Originally, the deceased was beaten up by the brother-in-law of the petitioner along with others which resulted in a fracture in the nose and he was admitted to Civil Hospital. Resultantly, an FIR was lodged by the deceased against the accused alleging that they assaulted him. However, the present petitioner was not named in the FIR.
Later on, the deceased was found hanging by his neck in his house. The father of the deceased lodged an FIR. After such lodging of the impugned FIR, a suicide note in the nature of a complaint to the S.H.O. by the deceased was recovered wherein the cause of his death was cited to be the harassment meted out against the deceased by the petitioner, his brother-in-law and others. After investigation, two reports under Section 173(8) Cr.P.C. in the two FIR (including the impugned FIR).
The petitioner’s counsel argued that the case under Section 306 of the IPC against the petitioner was not made out. Further, he argued that the question of abetment to suicide does not arise as the petitioner was not named in the first FIR. Also, the counsel contended that as per the note, the petitioner approached the deceased in February of 2019 while the suicide was committed after three months thus there was no proximate and live link between the alleged threat of February 2019 and the subsequent suicide. It was also the counsel’s case that there was absolutely no evidence of any contact between the petitioner and the deceased or his family and in the absence of any contact whatsoever there was no question of any threat and consequential abetment. Lastly, it was argued that the cause of death was established.
The State counsel, while advancing a case for dismissal of the quashing plea, argued that the FIR and the suicide note clearly established that it was the petitioner and his co-accused who was threatening and harassing the deceased, which ultimately led to his death by committing suicide. It was also stated in the reply that the handwriting expert found that the suicide note was authored by the deceased and the cause of death was apparently ‘asphyxia’, due to hanging, which was sufficient to cause death in the ordinary course of nature.
At the outset, the Court looked into a plethora of decisions of the Top Court as also of the Punjab and Haryana High Court to assess the legal position governing the liability of an accused in a case of abetment to suicide of the deceased. After having emphasized the need for having a live and proximate link between the alleged occurrence and the commission of suicide, the Court opined that in the present case, there was not even a remote mention of any date or time when the petitioner committed any overt act except when in February 2019, the petitioner approached the deceased in Civil Hospital where the deceased was admitted after being assaulted by the brother-in-law of the petitioner and other.
Further, the Court opined that in the FIR and the suicide note the petitioner was allegedly approached the deceased at Civil Hospital, Jalandhar to threaten him and his family members in February 2019, whereas, the deceased committed suicide in May 2019. The Court further added that during the intervening period of three months, there was nothing on record to establish that the petitioner threatened the deceased or his family members in any way.
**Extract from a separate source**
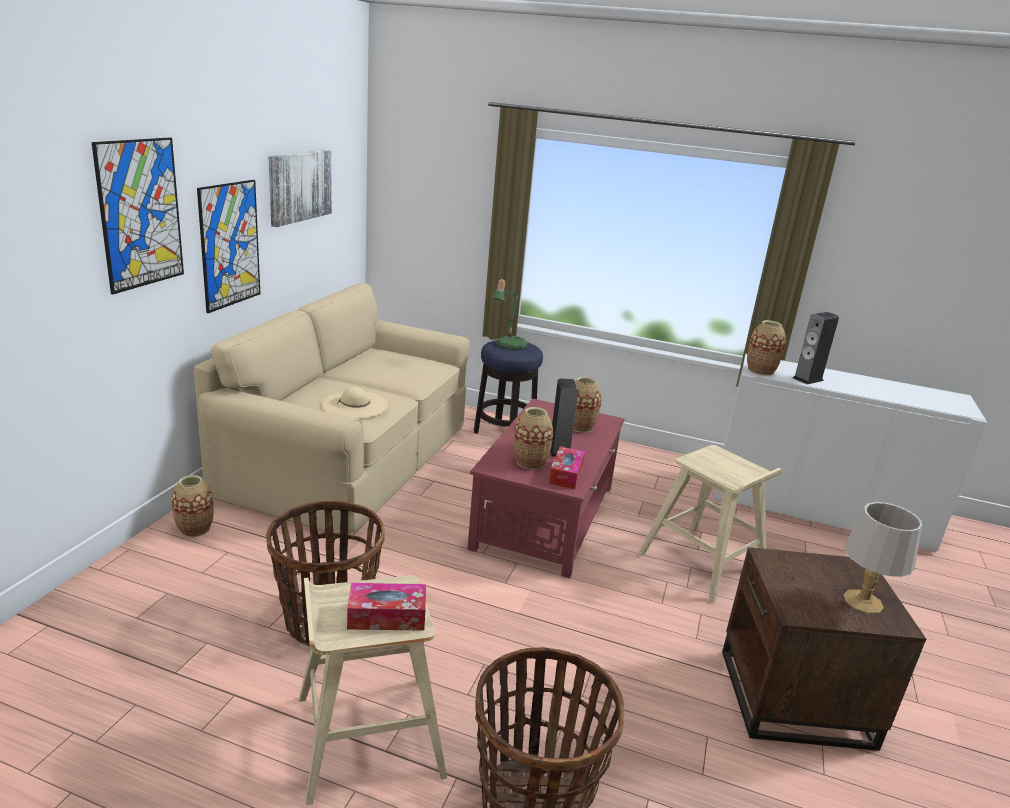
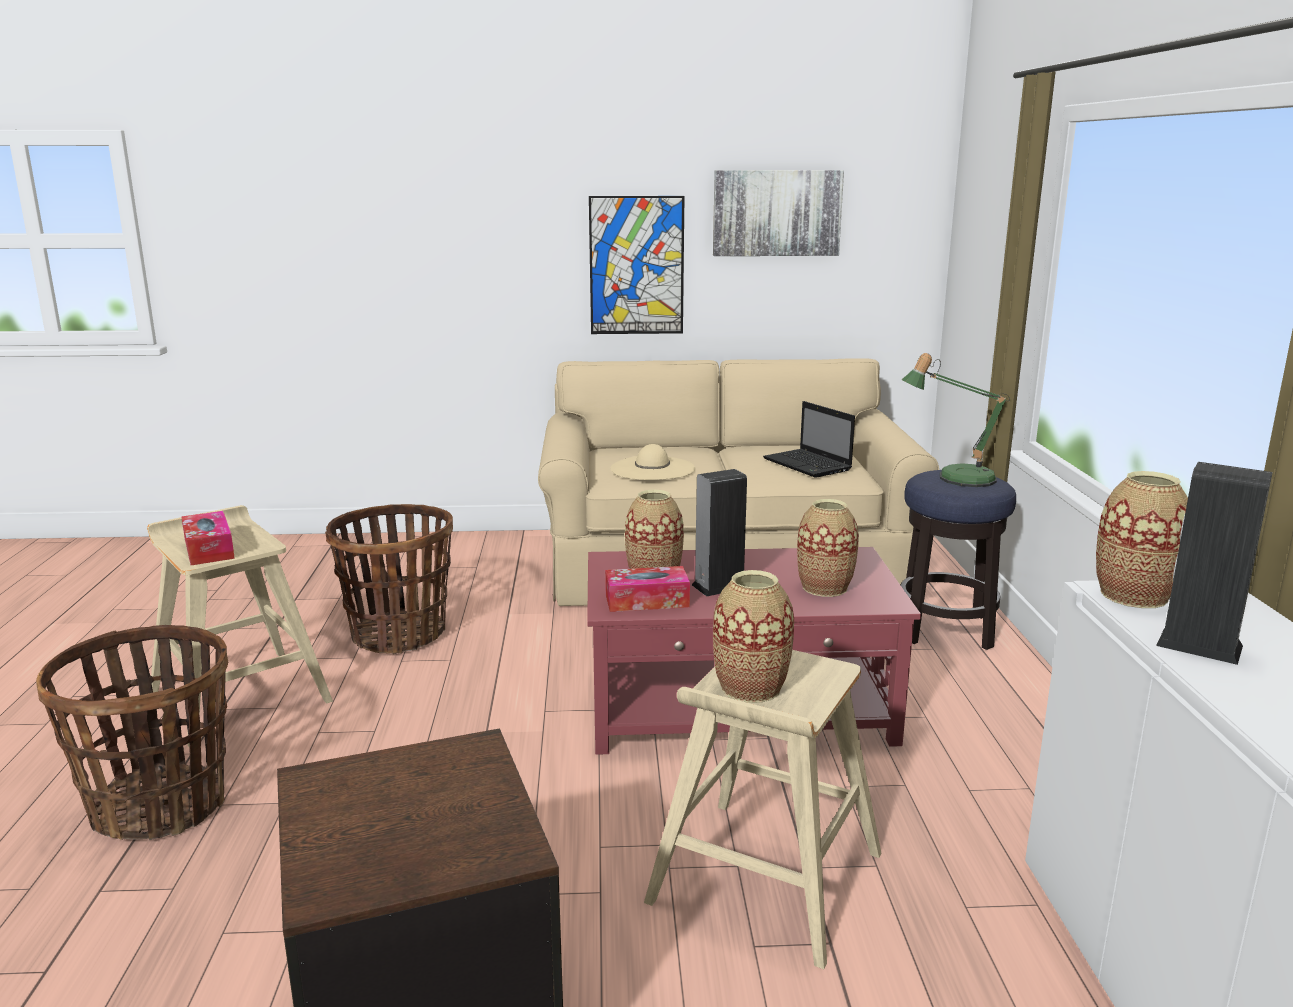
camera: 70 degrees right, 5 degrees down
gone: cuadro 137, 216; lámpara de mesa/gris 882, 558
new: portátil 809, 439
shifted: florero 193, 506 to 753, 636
Also, the Court observed that there was in fact no evidence of any contact between the deceased and his family with the petitioner.
Thus, the Court concluded, “… there is no proximate and live link between the alleged threats given in February, 2019 and the subsequent suicide in May, 2019.”
Another factor that the Court considered was the fact that there was absolutely no positive action on the part of the petitioner accused to instigate or aid in the committing of suicide. From the allegations and from the record, the Court observed that it is not established that the petitioner-accused intended to push the deceased into such a position that he ultimately committed suicide. Issuance of the alleged threats three months prior to the suicide without any positive act of aiding or instigating would not by itself create an offence under Section 306 IPC, the Court added.
Therefore, the Court adjudged that taking the suicide note to be absolutely correct, the allegations contained therein did not constitute an offence for which the petitioner could be prosecuted.
Thus, finding no live and proximate link between petitioner’s visit in the hospital giving the deceased threats and the subsequent lodging of the FIR, the FIR registered under Sections 306 and 34 IPC, 1860, along with all the subsequent proceedings arising therefrom, was quashed by the Court.